Computer Scientists: For some problems, there are random algorithms with the property that they succeed with high probability for any possible input. No deterministic algorithm for these problems has this property. Therefore, random algorithms are superior.
Eliezer: But if we knew the probability distribution over possible inputs, we could create a deterministic algorithm with the property.
Computer Scientists: But we do not know the probability distribution over possible inputs.
Eliezer: Never say “I don’t know”! If you are in a state of ignorance, use an ignorance prior.
Now of course the key question is what sort of ignorance prior we should use. In Jaynes’s book, usually ignorance priors with some sort of nice invariance properties are used, which makes calculations simpler.

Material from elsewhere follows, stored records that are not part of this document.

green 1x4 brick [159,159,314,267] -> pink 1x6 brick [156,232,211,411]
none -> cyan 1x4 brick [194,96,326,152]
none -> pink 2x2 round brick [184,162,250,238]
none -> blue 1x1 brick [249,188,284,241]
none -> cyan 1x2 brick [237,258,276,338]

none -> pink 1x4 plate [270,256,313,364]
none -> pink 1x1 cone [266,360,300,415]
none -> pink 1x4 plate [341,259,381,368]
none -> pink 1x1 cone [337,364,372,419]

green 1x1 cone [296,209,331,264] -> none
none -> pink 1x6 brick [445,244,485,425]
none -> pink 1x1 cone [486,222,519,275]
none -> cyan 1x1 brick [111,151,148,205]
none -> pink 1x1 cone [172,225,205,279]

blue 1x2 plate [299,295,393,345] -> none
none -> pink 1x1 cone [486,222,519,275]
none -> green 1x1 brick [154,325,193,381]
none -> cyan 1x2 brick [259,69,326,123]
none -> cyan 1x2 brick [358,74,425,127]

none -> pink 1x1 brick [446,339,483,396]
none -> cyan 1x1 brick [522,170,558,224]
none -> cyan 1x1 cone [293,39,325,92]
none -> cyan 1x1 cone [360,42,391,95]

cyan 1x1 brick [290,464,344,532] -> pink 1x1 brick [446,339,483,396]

For example if the input is a bit stream then we could assume that the bits are independent coinflips. However, in real life this does not correspond to a state of ignorance, but rather to a state of knowledge where we know that the bit stream does not contain predictable correlations. For example, the probability of 1000 zeros in a row according to this ignorance prior is 10^{-300}, which is not even remotely close to the intuitive probability.
The next step is to try to create an ignorance prior which somehow formalizes Occam’s razor. As anyone familiar with MIRI’s work on the problem of logical priors should know, this is more difficult than it sounds. Essentially, the best solution so far (see “Logical Induction”, Garrabrant et al. 2016) is to create a list of all of the ways the environment could contain predictable correlations (or in the language of this post, resemble an “adversarial telepath”), and then trade them off of each other to get a final probability. One of the main downsides of the algorithm is that it is not possible to list all of the possible ways the environment could be correlated (since there are infinitely many), so you have to limit yourself to taking a feasible sample.

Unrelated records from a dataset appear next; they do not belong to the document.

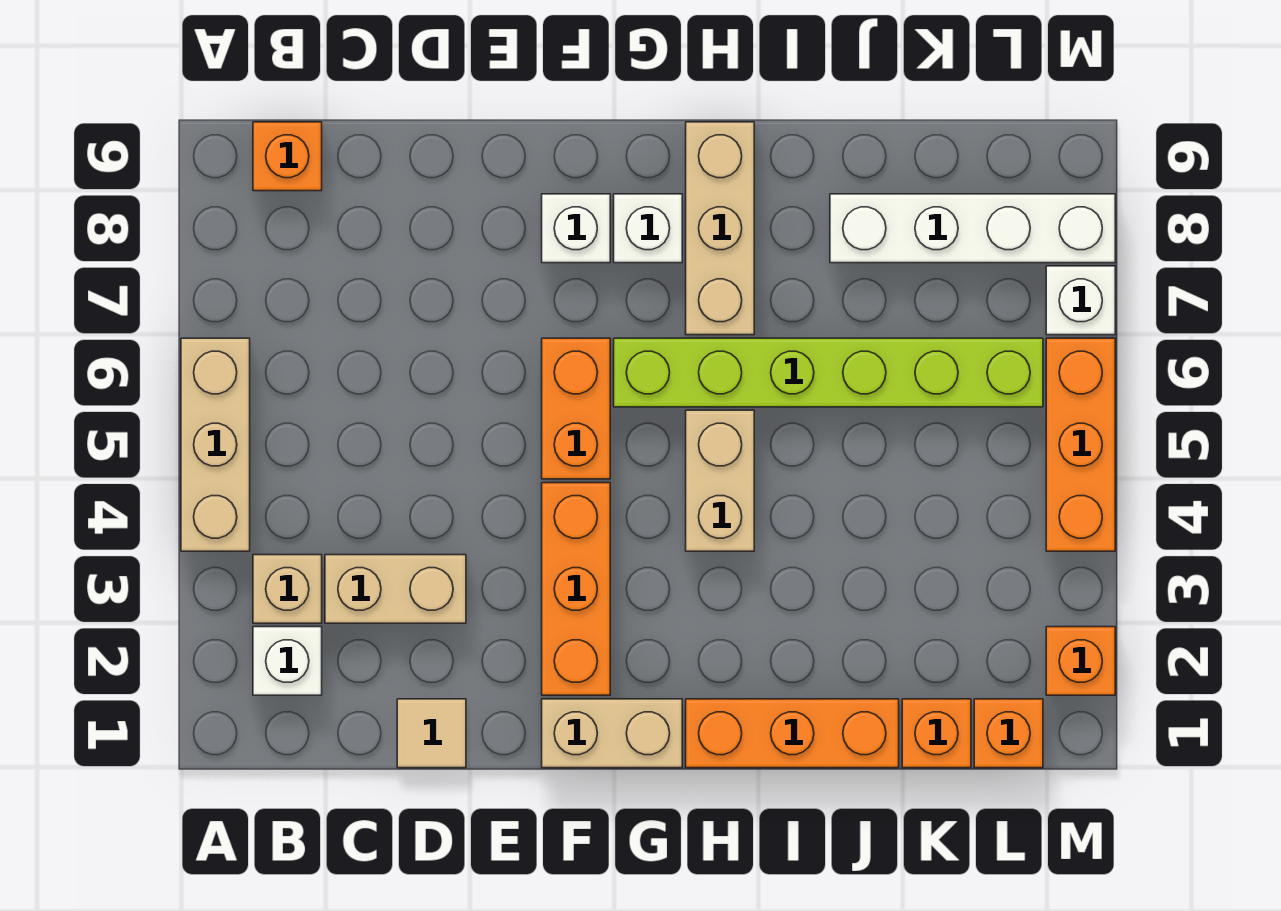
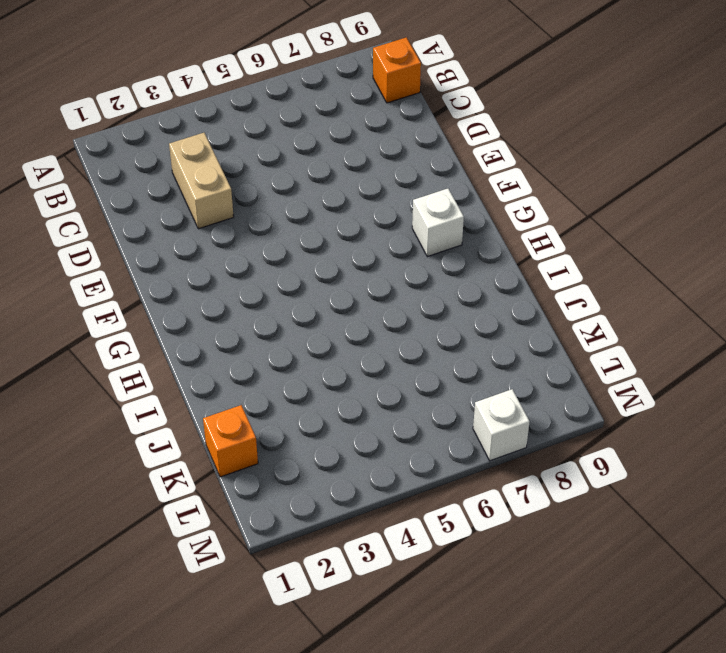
none -> tan 1x3 brick [181,338,250,551]
none -> white 1x1 brick [253,627,322,695]
none -> tan 1x1 brick [253,555,322,623]

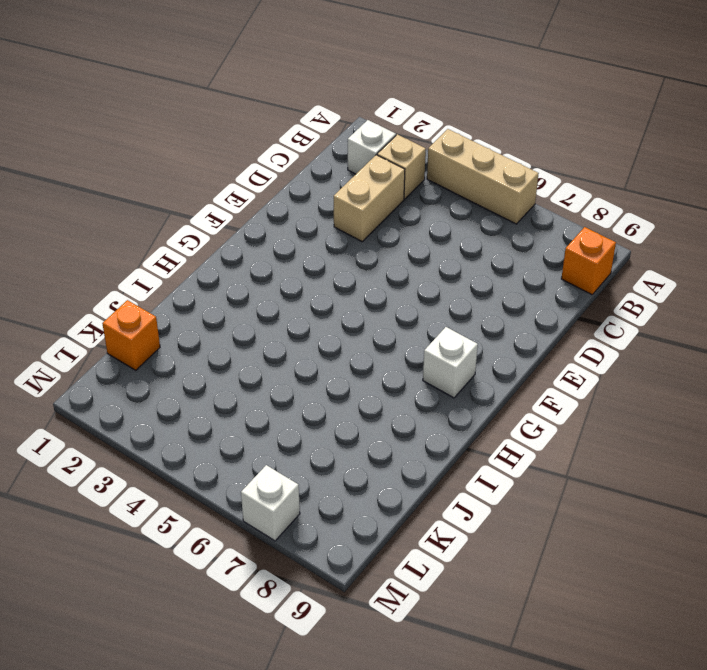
none -> tan 1x1 tile [397,699,466,768]
none -> tan 1x2 brick [542,699,682,768]
none -> orange 1x3 brick [542,483,610,695]

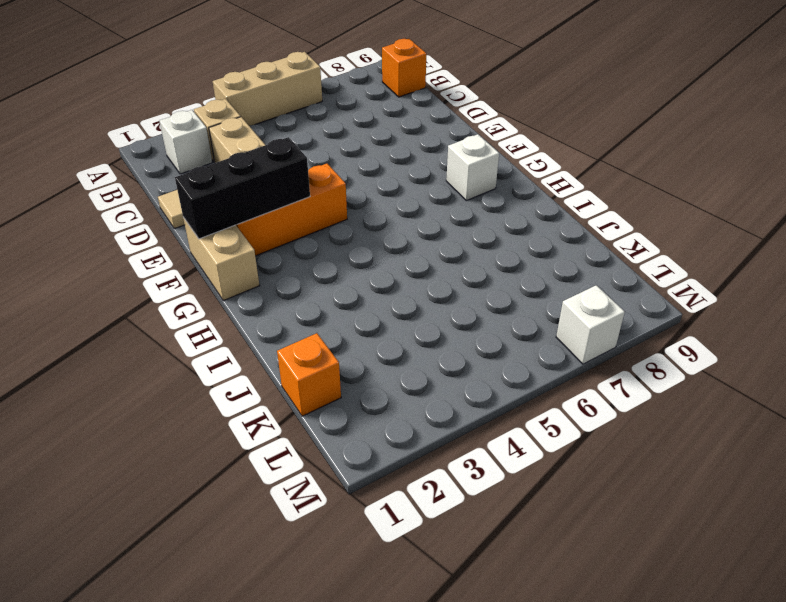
black 1x3 brick [175,137,310,239] -> none
none -> orange 1x2 brick [542,338,610,479]
none -> white 1x1 brick [542,194,610,263]
none -> lime 1x6 brick [614,338,1043,407]

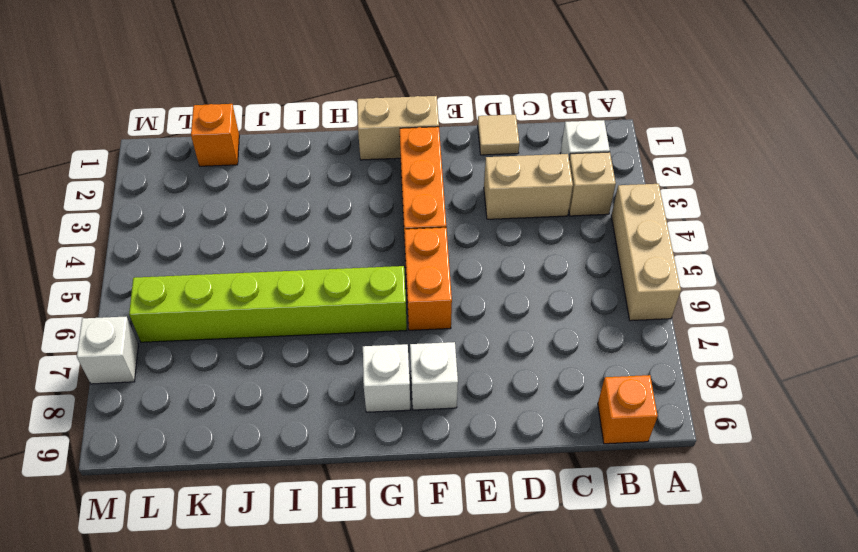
none -> orange 1x3 brick [686,699,899,768]
none -> tan 1x2 brick [686,410,754,551]
none -> tan 1x3 brick [686,122,754,335]

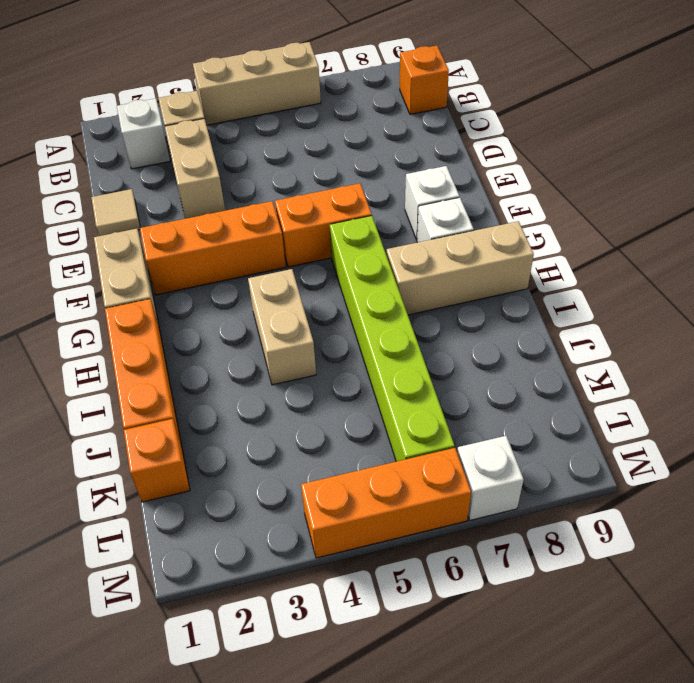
tan 1x2 brick [248,269,316,385] -> tan 1x2 brick turned to [686,410,754,551]
none -> white 1x4 brick [830,194,1115,263]
none -> orange 1x1 brick [974,699,1043,768]
none -> orange 1x1 brick [1046,627,1115,695]

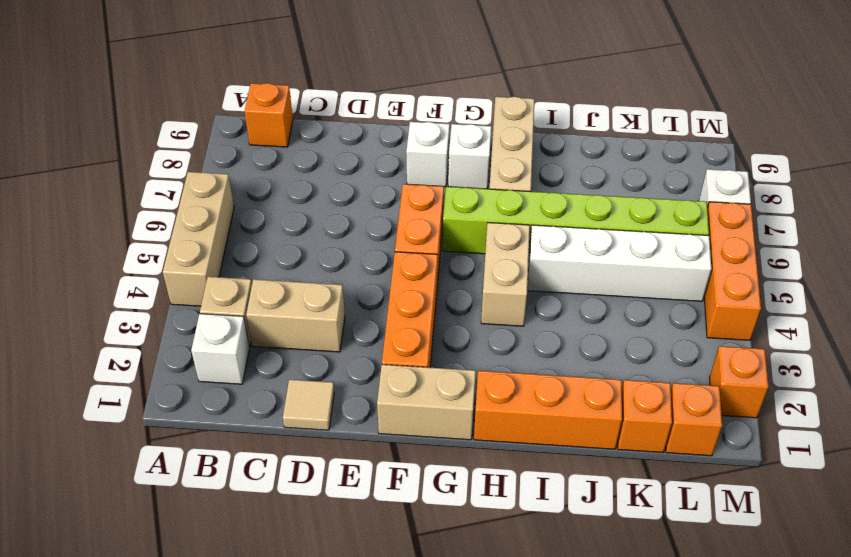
white 1x4 brick [527,225,711,301] -> white 1x4 brick moved to [830,194,1115,263]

Now, it is worth noting that the above paper is concerned with an “environment” which is really just the truth-values of mathematical statements! It is hard to see how this environment resembles any sort of “adversarial telepath”. But if we want to maintain the ethos of this post, it seems that we are forced to this conclusion. Otherwise, an environment with logical uncertainty could constitute a counterexample to the claim that randomness never helps.
To be precise, let f be a mathematical formula with one free variable representing an integer, and suppose we are given access to an oracle which can tell us the truth-values of the statements f(1),...,f(N). The problem is to compute (up to a fixed accuracy) the proportion of statements which are true, with the restriction that we can only make n queries, where n << N. Monte Carlo methods succeed with failure probability exponential in n, regardless of what f is.

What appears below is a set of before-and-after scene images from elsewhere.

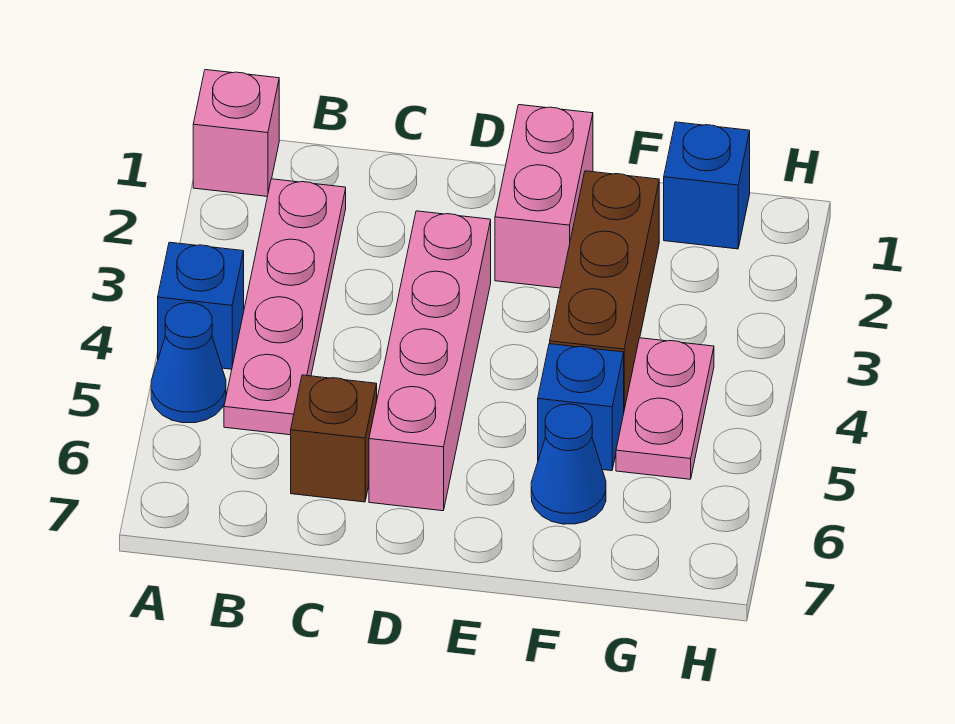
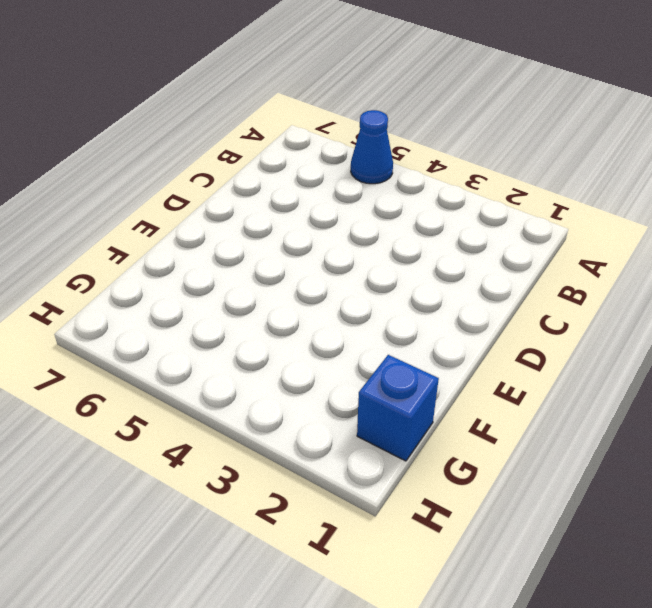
none -> pink 1x1 brick [193,70,279,196]
none -> blue 1x1 brick [158,242,244,369]
none -> pink 1x4 plate [224,179,346,435]

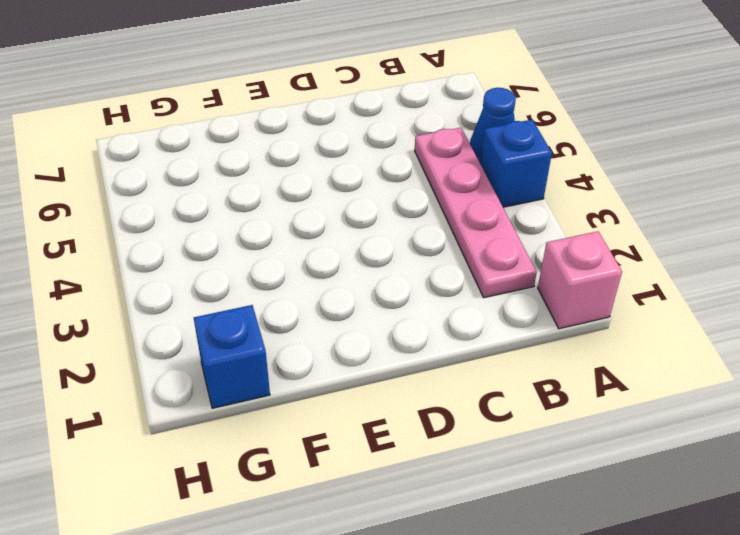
none -> brown 1x1 brick [291,375,377,502]
none -> pink 1x4 brick [369,211,491,511]
none -> pink 1x2 brick [495,105,593,288]

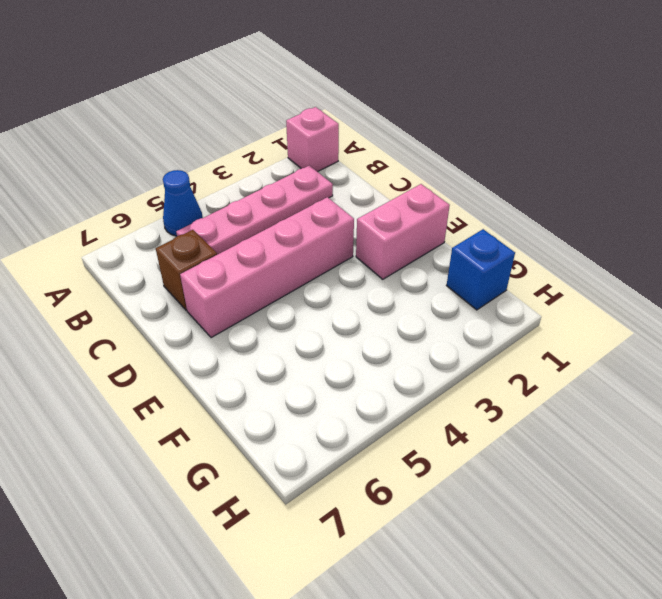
none -> blue 1x1 brick [158,242,244,369]
none -> brown 1x3 brick [550,171,659,409]
none -> blue 1x1 brick [538,344,624,471]

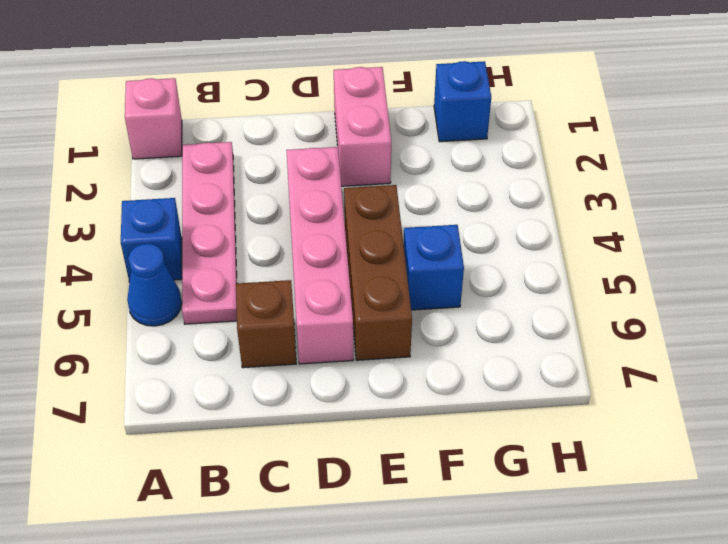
brown 1x3 brick [344,185,412,360] -> brown 1x3 brick moved to [550,171,659,409]
none -> blue 1x1 cone [531,404,606,524]
none -> pink 1x2 plate [616,338,714,479]

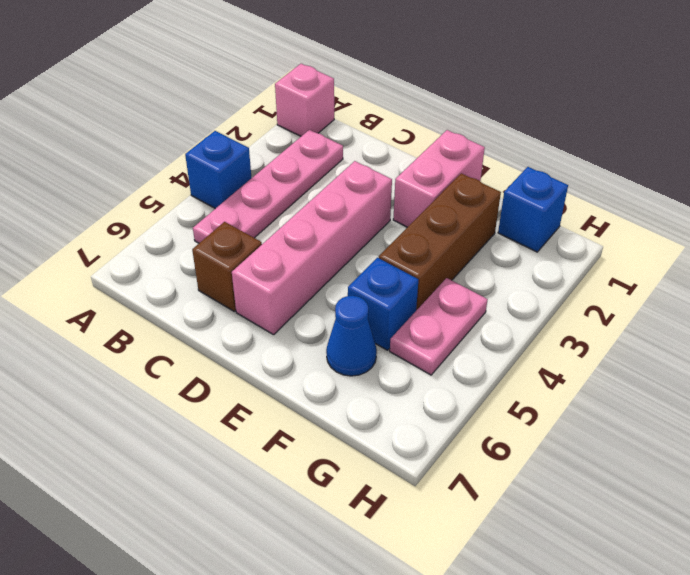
none -> blue 1x1 cone [151,303,226,423]

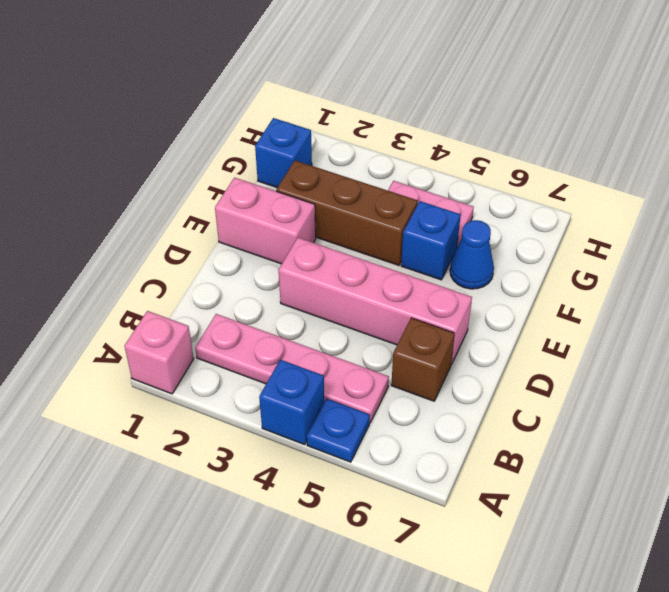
blue 1x1 plate [307,399,370,462] -> blue 1x1 cone [151,303,226,423]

Now suppose that f is determined by choosing m bits randomly, where m << n, and interpreting them as a mathematical formula (throwing out the results and trying again if it is impossible to do so). Then if the minimum failure probability is nonzero, it is exponential in m, not n, and therefore bigger than the failure probability for Monte Carlo methods. However, any algorithm which can be encoded in less than ~m bits fails with nonzero probability for diagonalization reasons.
In fact, the diagonalization failure is one of the least important ones, the main point is that you just don’t know enough about the environment to justify writing any particular algorithm. Any deterministically chosen sequence has a good chance of being correlated with the environment, just because the environment is math and math things are often correlated. Now, we can call this an “adversarial telepath” if we want, but it seems to occur often enough in real life that this designation hardly seems to “carve reality at its joints”.
TL;DR: If even math can be called an “adversarial telepath”, the term seems to have lost all its meaning.